I am planning on getting the Betterbee Plastic container variety bulk pack along with the bulk pack of 170 8 oz. Flat panel bears.

Now my way of thinking is this:

This is my first year so I want to be able to sell to many customers, and thusly my reasoning for choosing small containers. I am getting the variety pack to satisfy those who would like to buy in larger amounts. Also the variety pack serves as a poll of sorts to determine which size is most popular. 

Next year I will be increasing my amount of hives threefold and may bee able to offer more than one size bottle in quantity, such as a 12 or 16 oz. bottle. Or depending on how well the bears or 'Queenline' style bottles sell, I may choose a whole new style altogether.

What do you think of my reasoning? 

Also most of my sales will be through my friends at school ( I'm in 9th grade now) and teachers from last year and this year. I'm hoping to gather a large amount of different customers through word of mouth, and as before stated, is my reason for offering small bottle bottle size. Just as something to remember me by for next year.


----------



## Michael Bush (Aug 2, 2002)

I think the more variety of products and sizes you have the more you will sell.
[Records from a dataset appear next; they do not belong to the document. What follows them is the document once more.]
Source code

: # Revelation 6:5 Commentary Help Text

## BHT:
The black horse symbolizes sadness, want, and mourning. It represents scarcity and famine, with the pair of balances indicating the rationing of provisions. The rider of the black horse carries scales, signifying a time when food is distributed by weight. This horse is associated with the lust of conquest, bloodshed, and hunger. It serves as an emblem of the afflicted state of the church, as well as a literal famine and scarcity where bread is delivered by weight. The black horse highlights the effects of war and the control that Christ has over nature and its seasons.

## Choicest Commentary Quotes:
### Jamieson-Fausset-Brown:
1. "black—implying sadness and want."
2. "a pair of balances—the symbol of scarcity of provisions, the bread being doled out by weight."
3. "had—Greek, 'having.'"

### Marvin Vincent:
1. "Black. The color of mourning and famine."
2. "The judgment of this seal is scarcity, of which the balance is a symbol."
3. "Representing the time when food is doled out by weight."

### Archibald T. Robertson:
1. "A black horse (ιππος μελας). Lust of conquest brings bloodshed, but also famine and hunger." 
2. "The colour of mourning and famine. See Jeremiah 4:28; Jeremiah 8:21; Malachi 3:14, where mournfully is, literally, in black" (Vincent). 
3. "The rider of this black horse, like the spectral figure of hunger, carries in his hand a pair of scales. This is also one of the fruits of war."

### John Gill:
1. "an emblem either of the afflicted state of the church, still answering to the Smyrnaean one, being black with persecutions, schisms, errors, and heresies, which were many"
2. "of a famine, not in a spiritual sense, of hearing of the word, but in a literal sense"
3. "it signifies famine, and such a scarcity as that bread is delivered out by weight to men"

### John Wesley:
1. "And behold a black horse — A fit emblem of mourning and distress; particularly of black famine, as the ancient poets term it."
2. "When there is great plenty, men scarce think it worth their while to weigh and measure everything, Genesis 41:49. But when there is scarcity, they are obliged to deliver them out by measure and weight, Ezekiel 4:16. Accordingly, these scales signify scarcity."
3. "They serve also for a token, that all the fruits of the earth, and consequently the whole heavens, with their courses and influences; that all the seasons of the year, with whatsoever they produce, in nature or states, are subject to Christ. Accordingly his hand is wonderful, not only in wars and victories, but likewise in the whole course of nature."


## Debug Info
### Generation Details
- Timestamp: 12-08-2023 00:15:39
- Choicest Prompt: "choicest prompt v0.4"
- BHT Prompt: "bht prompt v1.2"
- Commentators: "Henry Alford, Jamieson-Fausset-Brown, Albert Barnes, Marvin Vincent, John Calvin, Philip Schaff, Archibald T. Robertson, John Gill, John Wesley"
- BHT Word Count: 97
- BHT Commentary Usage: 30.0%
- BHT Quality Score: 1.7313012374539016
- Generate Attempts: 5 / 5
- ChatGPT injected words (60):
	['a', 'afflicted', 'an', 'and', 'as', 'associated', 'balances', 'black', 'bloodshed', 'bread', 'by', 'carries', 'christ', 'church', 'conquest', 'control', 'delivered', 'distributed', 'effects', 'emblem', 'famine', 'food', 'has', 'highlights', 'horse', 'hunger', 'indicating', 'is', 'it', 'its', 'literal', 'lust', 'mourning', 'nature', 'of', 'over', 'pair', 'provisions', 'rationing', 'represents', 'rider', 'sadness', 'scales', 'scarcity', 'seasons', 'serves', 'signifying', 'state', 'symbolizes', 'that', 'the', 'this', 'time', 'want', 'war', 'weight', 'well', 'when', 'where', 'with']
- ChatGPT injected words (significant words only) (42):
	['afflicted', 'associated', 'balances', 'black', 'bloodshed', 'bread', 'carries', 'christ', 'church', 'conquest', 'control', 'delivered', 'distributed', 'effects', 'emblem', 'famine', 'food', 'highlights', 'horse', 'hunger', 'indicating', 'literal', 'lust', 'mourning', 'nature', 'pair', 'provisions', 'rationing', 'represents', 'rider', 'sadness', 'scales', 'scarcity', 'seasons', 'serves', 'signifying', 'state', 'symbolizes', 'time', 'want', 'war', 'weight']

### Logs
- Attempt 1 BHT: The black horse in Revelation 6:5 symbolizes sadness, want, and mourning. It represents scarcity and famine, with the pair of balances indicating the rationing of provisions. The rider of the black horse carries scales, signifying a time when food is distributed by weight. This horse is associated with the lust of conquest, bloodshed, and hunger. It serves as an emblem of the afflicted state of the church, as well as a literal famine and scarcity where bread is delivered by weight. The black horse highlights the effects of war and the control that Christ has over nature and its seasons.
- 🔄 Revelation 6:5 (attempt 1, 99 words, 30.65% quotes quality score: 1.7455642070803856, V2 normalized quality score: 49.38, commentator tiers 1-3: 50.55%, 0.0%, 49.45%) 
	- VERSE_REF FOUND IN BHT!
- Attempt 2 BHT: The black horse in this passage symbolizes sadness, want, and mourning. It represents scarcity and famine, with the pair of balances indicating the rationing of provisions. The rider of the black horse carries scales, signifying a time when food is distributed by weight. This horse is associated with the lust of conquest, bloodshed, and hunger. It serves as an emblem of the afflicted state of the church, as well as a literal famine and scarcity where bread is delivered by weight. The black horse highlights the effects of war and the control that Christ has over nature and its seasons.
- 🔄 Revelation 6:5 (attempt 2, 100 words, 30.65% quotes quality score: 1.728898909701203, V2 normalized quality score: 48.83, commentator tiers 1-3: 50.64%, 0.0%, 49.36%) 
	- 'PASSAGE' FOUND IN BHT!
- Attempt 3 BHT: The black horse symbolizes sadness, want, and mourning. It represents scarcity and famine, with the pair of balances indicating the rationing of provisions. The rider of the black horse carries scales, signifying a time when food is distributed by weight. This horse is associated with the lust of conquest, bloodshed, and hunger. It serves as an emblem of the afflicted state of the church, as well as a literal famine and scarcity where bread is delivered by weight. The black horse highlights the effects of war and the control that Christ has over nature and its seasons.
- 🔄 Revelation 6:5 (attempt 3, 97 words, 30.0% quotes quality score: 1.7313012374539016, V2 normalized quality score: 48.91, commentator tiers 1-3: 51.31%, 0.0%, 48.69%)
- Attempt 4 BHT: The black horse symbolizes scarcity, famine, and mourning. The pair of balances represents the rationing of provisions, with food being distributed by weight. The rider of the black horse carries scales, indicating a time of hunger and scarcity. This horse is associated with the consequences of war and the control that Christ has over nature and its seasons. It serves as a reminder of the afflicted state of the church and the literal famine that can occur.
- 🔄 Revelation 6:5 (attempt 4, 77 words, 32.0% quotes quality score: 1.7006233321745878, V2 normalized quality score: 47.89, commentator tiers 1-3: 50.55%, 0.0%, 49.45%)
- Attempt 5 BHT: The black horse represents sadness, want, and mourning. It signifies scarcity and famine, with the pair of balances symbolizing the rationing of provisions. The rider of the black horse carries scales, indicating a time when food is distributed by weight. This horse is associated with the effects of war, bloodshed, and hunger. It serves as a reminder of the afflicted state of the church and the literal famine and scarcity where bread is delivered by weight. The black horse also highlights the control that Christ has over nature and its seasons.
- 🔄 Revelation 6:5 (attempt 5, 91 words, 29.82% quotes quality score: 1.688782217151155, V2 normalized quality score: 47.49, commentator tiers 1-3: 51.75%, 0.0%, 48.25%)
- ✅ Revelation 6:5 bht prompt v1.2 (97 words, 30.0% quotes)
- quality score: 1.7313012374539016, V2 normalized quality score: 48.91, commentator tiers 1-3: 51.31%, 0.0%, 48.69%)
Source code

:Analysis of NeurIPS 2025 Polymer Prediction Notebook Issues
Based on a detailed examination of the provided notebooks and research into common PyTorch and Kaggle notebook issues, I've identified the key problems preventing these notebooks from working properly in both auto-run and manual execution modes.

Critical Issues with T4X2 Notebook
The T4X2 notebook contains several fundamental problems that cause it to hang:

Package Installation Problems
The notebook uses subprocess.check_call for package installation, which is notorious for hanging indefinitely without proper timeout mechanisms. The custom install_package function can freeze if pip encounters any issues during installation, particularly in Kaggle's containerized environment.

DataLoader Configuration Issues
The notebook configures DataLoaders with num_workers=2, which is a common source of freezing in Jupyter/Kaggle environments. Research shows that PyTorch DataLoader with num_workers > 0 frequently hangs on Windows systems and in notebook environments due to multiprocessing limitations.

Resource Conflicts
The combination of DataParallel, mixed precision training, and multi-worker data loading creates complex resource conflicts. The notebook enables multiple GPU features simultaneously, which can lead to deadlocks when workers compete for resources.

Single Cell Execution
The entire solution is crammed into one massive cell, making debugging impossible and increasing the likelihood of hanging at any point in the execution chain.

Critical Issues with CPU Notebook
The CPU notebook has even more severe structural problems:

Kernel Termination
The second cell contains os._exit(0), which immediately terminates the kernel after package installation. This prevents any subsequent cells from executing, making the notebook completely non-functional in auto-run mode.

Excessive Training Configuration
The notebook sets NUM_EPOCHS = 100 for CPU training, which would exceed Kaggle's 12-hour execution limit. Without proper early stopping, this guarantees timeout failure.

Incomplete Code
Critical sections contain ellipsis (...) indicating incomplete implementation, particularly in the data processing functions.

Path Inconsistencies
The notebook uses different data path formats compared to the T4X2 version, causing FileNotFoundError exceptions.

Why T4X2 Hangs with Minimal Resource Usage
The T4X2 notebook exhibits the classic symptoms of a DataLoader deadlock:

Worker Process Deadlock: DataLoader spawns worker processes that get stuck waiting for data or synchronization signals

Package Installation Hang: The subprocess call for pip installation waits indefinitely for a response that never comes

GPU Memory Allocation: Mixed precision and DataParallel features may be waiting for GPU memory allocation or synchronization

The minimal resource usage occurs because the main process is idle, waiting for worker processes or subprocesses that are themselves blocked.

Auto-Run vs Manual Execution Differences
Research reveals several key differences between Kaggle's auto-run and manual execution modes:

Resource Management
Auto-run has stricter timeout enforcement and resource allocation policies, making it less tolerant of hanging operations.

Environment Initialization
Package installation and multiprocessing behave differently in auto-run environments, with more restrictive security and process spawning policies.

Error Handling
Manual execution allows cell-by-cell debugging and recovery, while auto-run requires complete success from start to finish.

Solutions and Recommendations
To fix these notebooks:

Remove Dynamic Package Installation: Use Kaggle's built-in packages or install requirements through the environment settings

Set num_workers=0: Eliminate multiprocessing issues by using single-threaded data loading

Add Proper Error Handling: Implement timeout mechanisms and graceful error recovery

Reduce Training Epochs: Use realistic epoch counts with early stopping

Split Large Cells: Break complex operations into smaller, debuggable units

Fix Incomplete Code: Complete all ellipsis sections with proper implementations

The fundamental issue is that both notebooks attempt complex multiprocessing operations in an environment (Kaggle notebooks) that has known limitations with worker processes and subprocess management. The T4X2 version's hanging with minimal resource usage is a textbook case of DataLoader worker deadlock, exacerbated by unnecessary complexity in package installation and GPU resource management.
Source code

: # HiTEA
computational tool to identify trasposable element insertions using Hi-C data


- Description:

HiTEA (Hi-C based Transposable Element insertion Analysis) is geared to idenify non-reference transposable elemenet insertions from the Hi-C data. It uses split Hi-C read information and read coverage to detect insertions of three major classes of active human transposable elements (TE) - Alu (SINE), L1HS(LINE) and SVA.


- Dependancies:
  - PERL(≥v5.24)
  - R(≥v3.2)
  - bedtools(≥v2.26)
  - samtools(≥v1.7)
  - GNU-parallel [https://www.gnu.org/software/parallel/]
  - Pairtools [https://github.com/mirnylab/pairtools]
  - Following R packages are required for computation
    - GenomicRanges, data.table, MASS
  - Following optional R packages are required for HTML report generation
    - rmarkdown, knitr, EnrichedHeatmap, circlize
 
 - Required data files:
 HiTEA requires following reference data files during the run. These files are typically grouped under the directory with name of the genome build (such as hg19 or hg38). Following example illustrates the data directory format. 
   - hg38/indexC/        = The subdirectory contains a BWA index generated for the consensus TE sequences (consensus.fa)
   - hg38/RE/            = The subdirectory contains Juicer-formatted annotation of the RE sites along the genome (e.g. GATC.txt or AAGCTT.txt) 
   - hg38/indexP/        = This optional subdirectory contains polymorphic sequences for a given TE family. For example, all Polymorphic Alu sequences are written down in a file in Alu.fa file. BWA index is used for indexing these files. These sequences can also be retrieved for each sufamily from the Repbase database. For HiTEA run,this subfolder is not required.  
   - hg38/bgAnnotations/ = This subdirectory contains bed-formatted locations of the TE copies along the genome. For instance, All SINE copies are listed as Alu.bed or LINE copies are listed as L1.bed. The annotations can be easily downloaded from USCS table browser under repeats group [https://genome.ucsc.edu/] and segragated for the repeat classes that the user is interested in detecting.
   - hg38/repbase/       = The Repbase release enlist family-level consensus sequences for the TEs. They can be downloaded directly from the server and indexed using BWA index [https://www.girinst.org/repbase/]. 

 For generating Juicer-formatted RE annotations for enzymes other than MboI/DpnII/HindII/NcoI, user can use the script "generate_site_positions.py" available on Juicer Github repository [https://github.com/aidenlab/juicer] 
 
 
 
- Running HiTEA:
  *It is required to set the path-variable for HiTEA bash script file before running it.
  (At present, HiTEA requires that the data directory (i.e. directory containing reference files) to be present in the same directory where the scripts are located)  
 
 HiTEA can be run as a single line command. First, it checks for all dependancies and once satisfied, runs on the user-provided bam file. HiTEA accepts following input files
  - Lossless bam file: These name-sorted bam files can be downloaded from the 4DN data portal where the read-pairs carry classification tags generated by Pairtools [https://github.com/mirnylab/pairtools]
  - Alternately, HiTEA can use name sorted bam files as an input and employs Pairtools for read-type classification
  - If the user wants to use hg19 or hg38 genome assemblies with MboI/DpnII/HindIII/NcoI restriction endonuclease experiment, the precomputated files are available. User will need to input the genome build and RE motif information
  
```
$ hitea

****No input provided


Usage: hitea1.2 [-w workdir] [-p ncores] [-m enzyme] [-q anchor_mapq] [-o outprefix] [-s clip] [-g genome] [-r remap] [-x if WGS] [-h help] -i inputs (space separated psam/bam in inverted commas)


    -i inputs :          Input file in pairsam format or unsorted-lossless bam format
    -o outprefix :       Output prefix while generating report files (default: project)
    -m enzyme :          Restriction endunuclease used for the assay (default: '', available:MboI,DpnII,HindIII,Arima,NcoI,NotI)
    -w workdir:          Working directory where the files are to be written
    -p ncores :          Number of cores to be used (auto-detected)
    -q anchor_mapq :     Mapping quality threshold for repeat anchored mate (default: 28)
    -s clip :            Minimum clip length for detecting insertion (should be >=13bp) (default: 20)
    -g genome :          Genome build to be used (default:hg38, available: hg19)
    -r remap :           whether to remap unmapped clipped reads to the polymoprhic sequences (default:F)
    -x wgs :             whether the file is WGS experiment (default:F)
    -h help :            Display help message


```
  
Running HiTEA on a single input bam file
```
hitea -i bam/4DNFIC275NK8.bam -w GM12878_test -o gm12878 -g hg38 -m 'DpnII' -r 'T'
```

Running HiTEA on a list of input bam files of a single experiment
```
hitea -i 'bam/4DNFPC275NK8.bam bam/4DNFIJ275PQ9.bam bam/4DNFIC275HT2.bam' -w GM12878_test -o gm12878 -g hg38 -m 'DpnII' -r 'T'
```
I like the plain and the fancy, the large and the small. The Muth jars are nice for fancy.


----------



## Dee (Apr 22, 2004)

i really like three main sizes: 12oz panel bear, 2lb jar and the 5lb jar. i have tried the 12oz plastic jar (the one with the bee on the side) and the 12oz bears sold better - i think it was because of the convenience of a squeeze bottle compared to a screw on lid.
this yr however i have expanded to see which ones sell, i have a few 8oz and 1lb jars that were given to me (i'm sure i wouldnt have boughten them myself), i decided to also try the 2 1/2lb plastic jar, also if the bees do a good job i will sell by the 1 gallon as well as 2 gallon buckets.
hope this helped you.
Deanna


----------



## BeeMiner (Aug 8, 2003)

We started out using BetterBee's bulk packaged assortment. It was a good mix of sizes and types of containers. The free shipping of the bulk package was nice, also.

Mark


----------